By the Vietnam War the U.S. military had strict rules in place on collecting human skulls and bones. Instead, accounts of necklaces made with human ears or fingers cut off from Vietnamese individuals abound. In October 2003, Toledo, Ohio’s Blade ran a Pulitzer Prize-winning investigative report on war crimes in Vietnam by an elite U.S. fighting unit called the Tiger Force. The reporters note that prisoners were tortured and executed; their ears and scalps were collected as souvenirs. One soldier was recorded as having kicked out the teeth of executed civilians for gold fillings.
The four-and-a-half-year investigation—the longest lasting war-crime investigation of the Vietnam War—resulted in findings that 18 soldiers had committed war crimes ranging from murder and assault to dereliction of duty. But no one was charged. Though the U.S. Army opened an “active review” of the case, its public affairs office rarely returned the Blade’s requests for updates because by May 2004 they were, in their words, “too busy responding to prisoner abuse by U.S. soldiers in Iraq to check on the status of the Tiger Force case.”

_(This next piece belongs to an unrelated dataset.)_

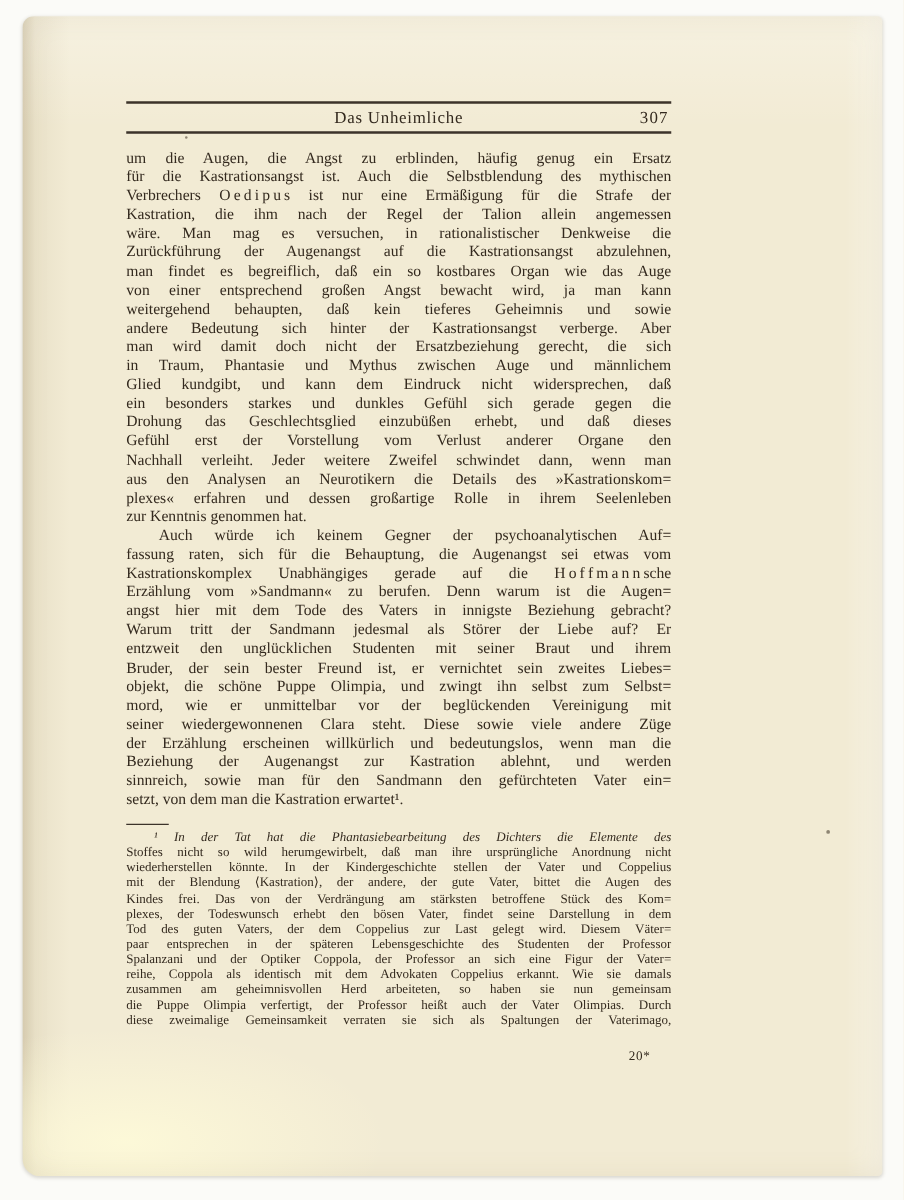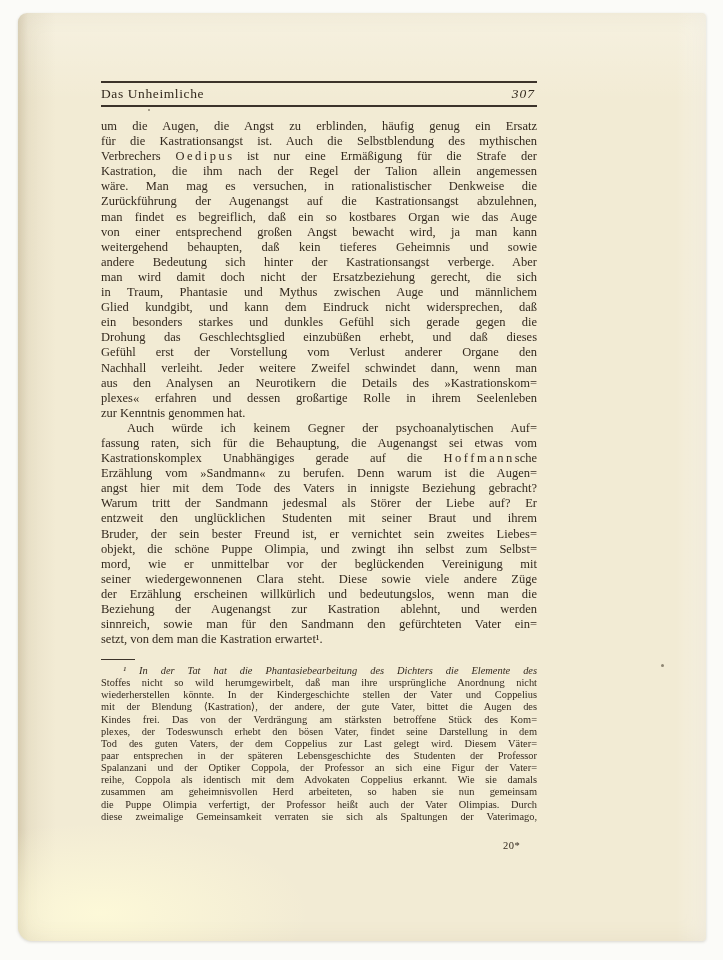"Das Unheimliche" .running-header { justify-content: none -> center }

Not even the bones were left in peace, “but were eagerly snatched by a crowd of people drawn from all directions, who almost fought over the burning body of the man.

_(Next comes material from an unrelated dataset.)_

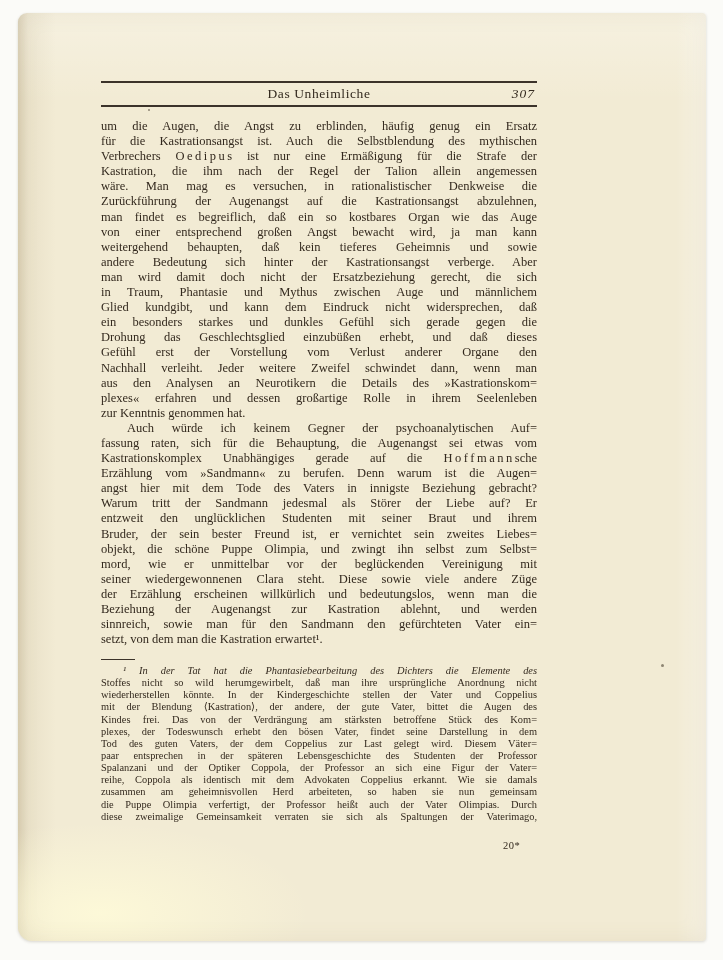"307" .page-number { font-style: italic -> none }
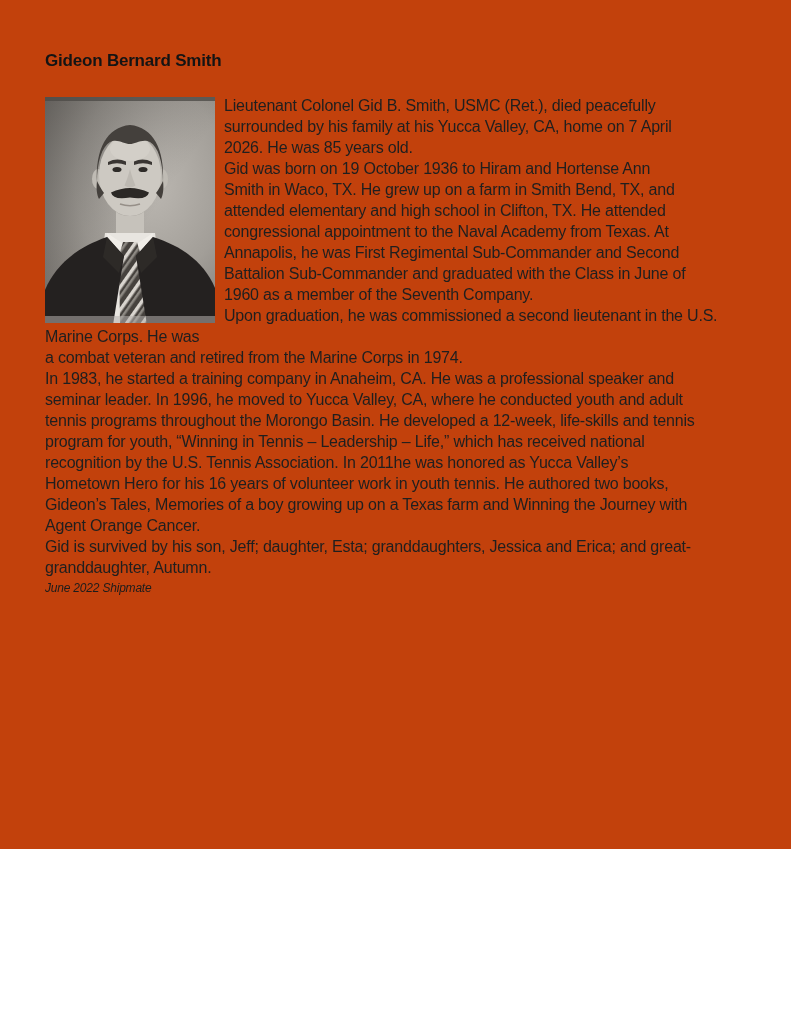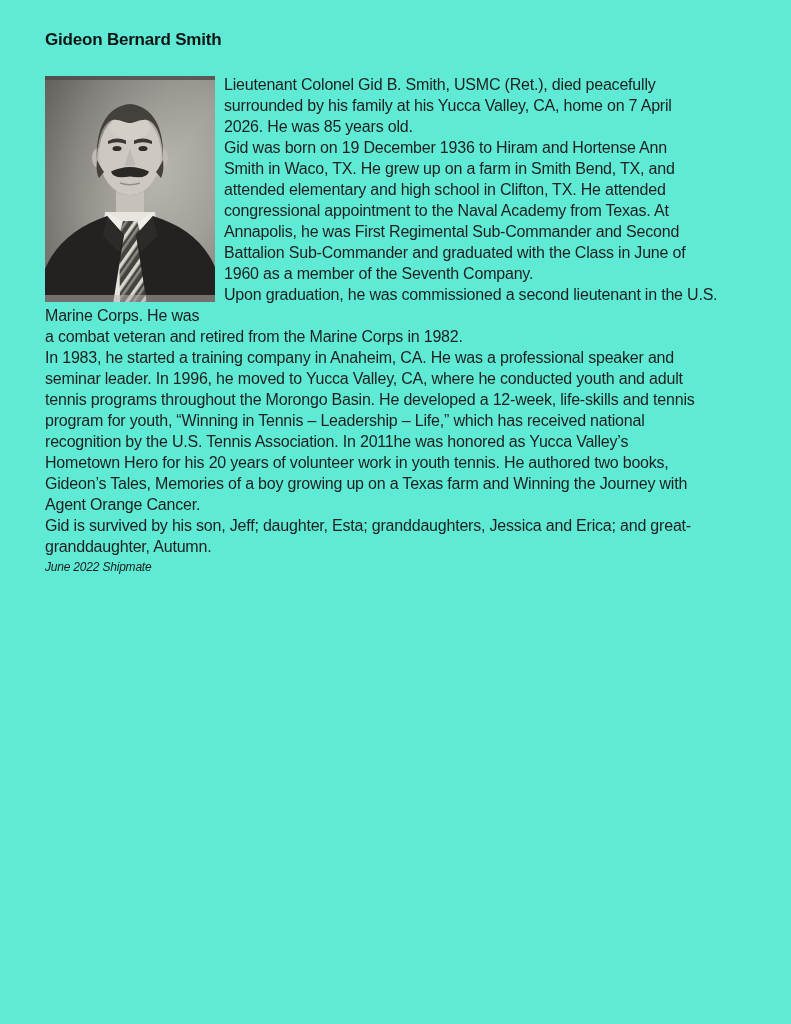"Gideon Bernard Smith" .page { background: #5eead4 -> #c2410c; height: 1024px -> 849px; padding: 29px 28px 0 45px -> 50px 28px 0 45px }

By then we were dealing with Abu Ghraib in Iraq. Joe Darby, a reservist, had turned in a CD belonging to prison guard Charles Graner with images of abuses of Iraqi prisoners. Most of these images had been taken for private circulation, but the photographs at Abu Ghraib are not just one isolated example. Amid pictures of smiling soldiers, local farmers, and children, many images of detainee abuse including guns held at detainees’ heads and dead militiamen have turned up in Afghanistan on our troops’ laptops, and both digital and disposable cameras. Some photographs were meant for friends and family; others were meant solely for internal consumption. Mementos of deployment to Iraq and Afghanistan, CDs of images were copied and shared among platoon members.
To be sure, trophies collected from lynched victims and enemy combatants resonate differently among those who hold them—one as memorabilia perhaps of racial dominance, and the other of national triumph and the victorious rise of democracy. Regardless of origins and meanings, though, most Americans find such mementos revolting. The 1944 Life magazine photograph, for example, was met with outrage by its readership. And many descendants of war veterans are appalled by the human trophies they find in their homes. They turn their grandfathers’ memorabilia in and the Army returns these souvenirs to Japan for proper burial.
Yet questions remain: Why were these body parts, almost all from people of color, collected in the first place? After all, there are no German skulls from World War II locked in small trunks that we know of. Why do people keep them?
We need to revisit the statement released by the artists at Berkeley who hung the effigies of lynched victims in memory of Laura Nelson, George Meadows, Michael Donald, Charlie Hale, Garfield Burley, and Curtis Brown. “These images connect past events to present ones,” they note, “referencing endemic faultiness of hatred and persecution that are and should be deeply unsettling to the American consciousness.”
Fingers in attics, skulls on writing desks, and shared images of detainees in Afghanistan are not just possessions of deranged individuals. Instead, these are memorabilia we need to collectively reckon with, and dig out from our own basements, attics, and memories in order to confront the present.